Figure 2: ViSAudio generates binaural audio closely matching the ground truth, dynamically modeling the spatial trajectory of the sound source as the camera pans.
Ablation and Dataset Design Insights
Ablation studies confirm the necessity of both the dual-branch audio generation and the conditional spacetime module. Omitting either module degrades the spatial distinctiveness and alignment properties of the output. An additional study contrasts training with/without BiAudio, showing that the absence of large-scale spatialized data severely impacts downstream spatial audio synthesis on open-domain scenes.
Implications and Future Directions
The results position ViSAudio as a reference model for end-to-end spatial audio generation, suggesting immediate utility for VR/AR content creation, automated video post-production, and foundation model research on multimodal perceptual grounding. The approach opens several avenues for future research:
- Extending temporal modeling for long-form scenes to capture persistent acoustic events and environments.

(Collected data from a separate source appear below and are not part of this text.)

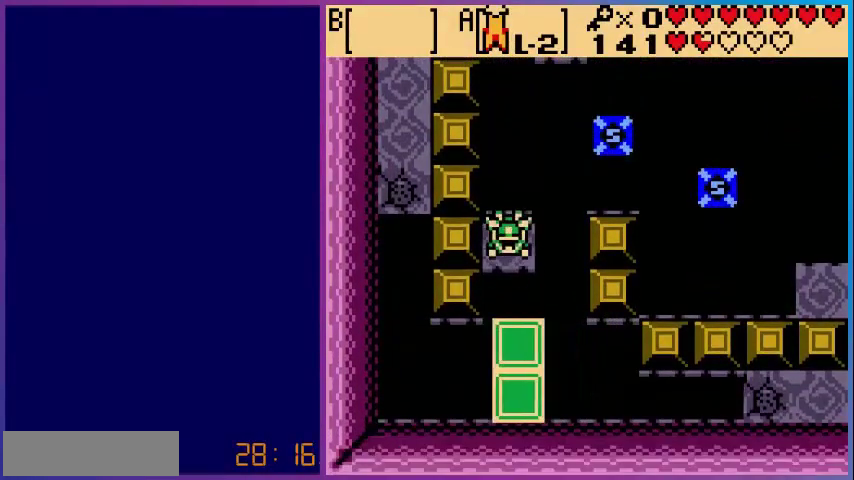
{"dt_ms": 520, "buttons": ["A"], "events": [[200, "DPAD_LEFT", "down"], [400, "DPAD_DOWN", "up"], [440, "DPAD_LEFT", "up"]]}
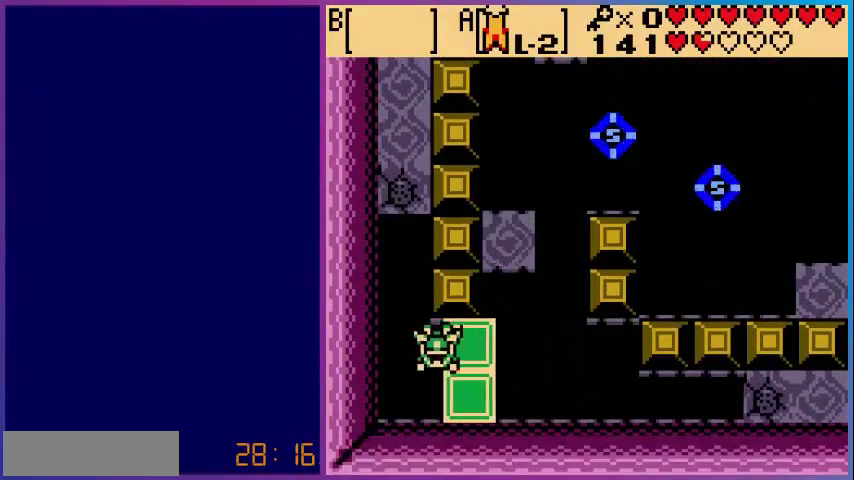
{"dt_ms": 480, "buttons": ["DPAD_UP"], "events": [[320, "A", "up"], [480, "DPAD_UP", "down"]]}
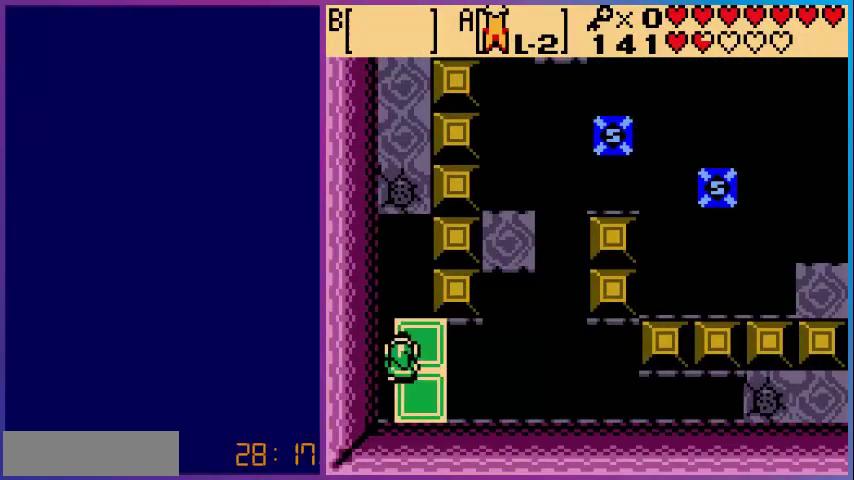
{"dt_ms": 520, "buttons": ["A", "DPAD_UP"], "events": [[160, "A", "down"]]}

- Expanding to higher-order ambisonics or multi-channel spatial rendering beyond binaural.
- Jointly modeling listener position/orientation or adaptive HRTF selection for personalized spatial audio experiences.
- Unifying audio-visual generative modeling with reinforcement learning for closed-loop immersive systems.
Conclusion
ViSAudio effectively addresses critical limitations of prior video-to-spatial-audio synthesis approaches by integrating dual-branch generative modeling and advanced spatiotemporal conditioning in an end-to-end pipeline. Supported by the BiAudio dataset, it achieves state-of-the-art objective and subjective performance in binaural audio generation and demonstrates strong cross-domain generalization. This work sets a new foundation for research in multimodal audio rendering, highlighting both methodological advances and practical implications for future spatial computing systems.